DATA TO USE:
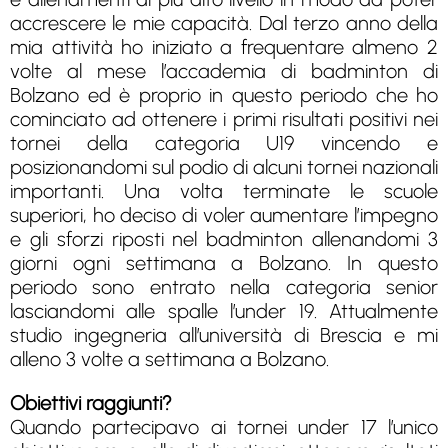
accrescere le mie capacità. Dal terzo anno della
mia attività ho iniziato a frequentare almeno 2
volte al mese l’accademia di badminton di
Bolzano ed è proprio in questo periodo che ho
cominciato ad ottenere i primi risultati positivi nei
tornei della categoria U19 vincendo e
posizionandomi sul podio di alcuni tornei nazionali
importanti. Una volta terminate le scuole
superiori, ho deciso di voler aumentare l’impegno
e gli sforzi riposti nel badminton allenandomi 3
giorni ogni settimana a Bolzano. In questo
periodo sono entrato nella categoria senior
lasciandomi alle spalle l’under 19. Attualmente
studio ingegneria all’università di Brescia e mi
alleno 3 volte a settimana a Bolzano.
Obiettivi raggiunti?
Quando partecipavo ai tornei under 17 l’unico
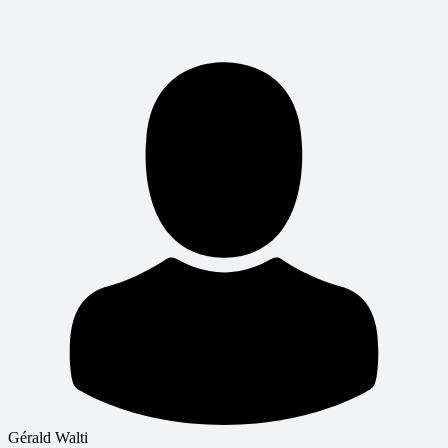
Gérald Walti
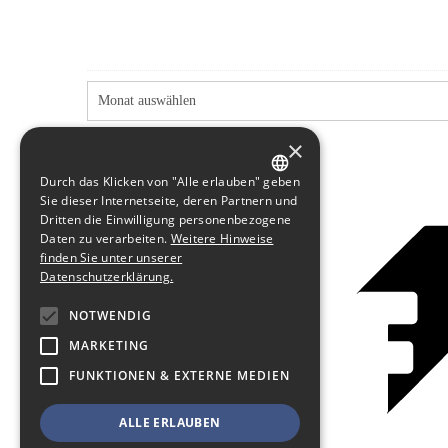
×
Durch das Klicken von "Alle erlauben" geben
GERMAN
Sie dieser Internetseite, deren Partnern und
Dritten die Einwilligung personenbezogene
ENGLISH
Daten zu verarbeiten.
Weitere Hinweise
finden Sie unter unserer
Datenschutzerklärung.
NOTWENDIG
MARKETING
FUNKTIONEN & EXTERNE MEDIEN
ALLE ERLAUBEN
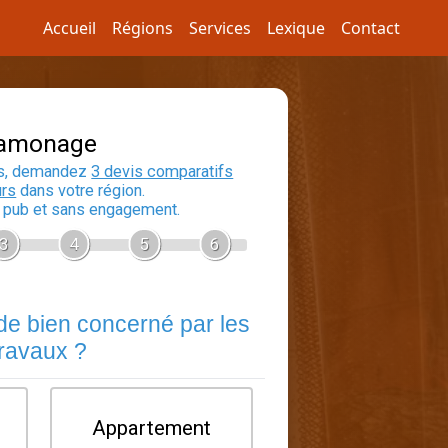
Accueil
Régions
Services
Lexique
Contact
Devis Ramonage
En 5 minutes, demandez
3 devis compara
aux
ramoneurs
dans votre région.
Gratuit, sans pub et sans engagement.
1
2
3
4
5
Quel est le type de bien concerné pa
travaux ?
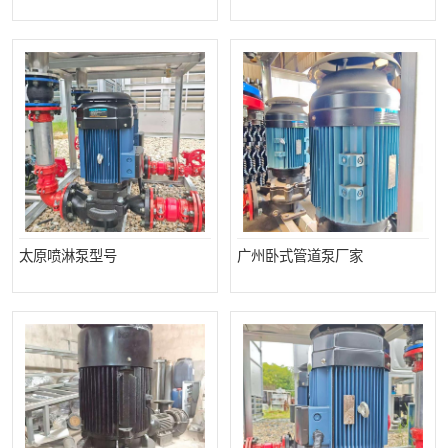
太原喷淋泵型号
广州卧式管道泵厂家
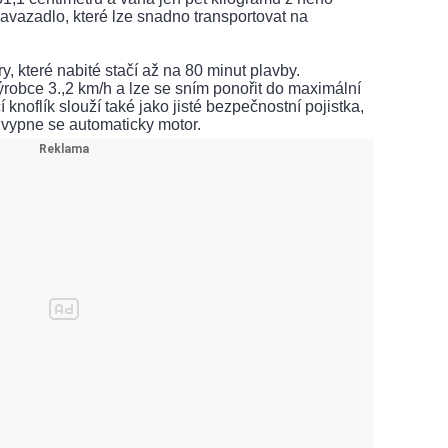
zavazadlo, které lze snadno transportovat na
, které nabité stačí až na 80 minut plavby.
robce 3.,2 km/h a lze se sním ponořit do maximální
 knoflík slouží také jako jisté bezpečnostní pojistka,
e, vypne se automaticky motor.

WHAT YOU WILL DO:
Return every line of text from the listing above without any changes, and leave the pictures out of your answer.

SOLUTION TO THE PROBLEM:
accrescere le mie capacità. Dal terzo anno della
mia attività ho iniziato a frequentare almeno 2
volte al mese l’accademia di badminton di
Bolzano ed è proprio in questo periodo che ho
cominciato ad ottenere i primi risultati positivi nei
tornei della categoria U19 vincendo e
posizionandomi sul podio di alcuni tornei nazionali
importanti. Una volta terminate le scuole
superiori, ho deciso di voler aumentare l’impegno
e gli sforzi riposti nel badminton allenandomi 3
giorni ogni settimana a Bolzano. In questo
periodo sono entrato nella categoria senior
lasciandomi alle spalle l’under 19. Attualmente
studio ingegneria all’università di Brescia e mi
alleno 3 volte a settimana a Bolzano.
Obiettivi raggiunti?
Quando partecipavo ai tornei under 17 l’unico
Gérald Walti
×
Durch das Klicken von "Alle erlauben" geben
GERMAN
Sie dieser Internetseite, deren Partnern und
Dritten die Einwilligung personenbezogene
ENGLISH
Daten zu verarbeiten.
Weitere Hinweise
finden Sie unter unserer
Datenschutzerklärung.
NOTWENDIG
MARKETING
FUNKTIONEN & EXTERNE MEDIEN
ALLE ERLAUBEN
Accueil
Régions
Services
Lexique
Contact
Devis Ramonage
En 5 minutes, demandez
3 devis compara
aux
ramoneurs
dans votre région.
Gratuit, sans pub et sans engagement.
1
2
3
4
5
Quel est le type de bien concerné pa
travaux ?
太原喷淋泵型号
广州卧式管道泵厂家
zavazadlo, které lze snadno transportovat na
, které nabité stačí až na 80 minut plavby.
robce 3.,2 km/h a lze se sním ponořit do maximální
 knoflík slouží také jako jisté bezpečnostní pojistka,
e, vypne se automaticky motor.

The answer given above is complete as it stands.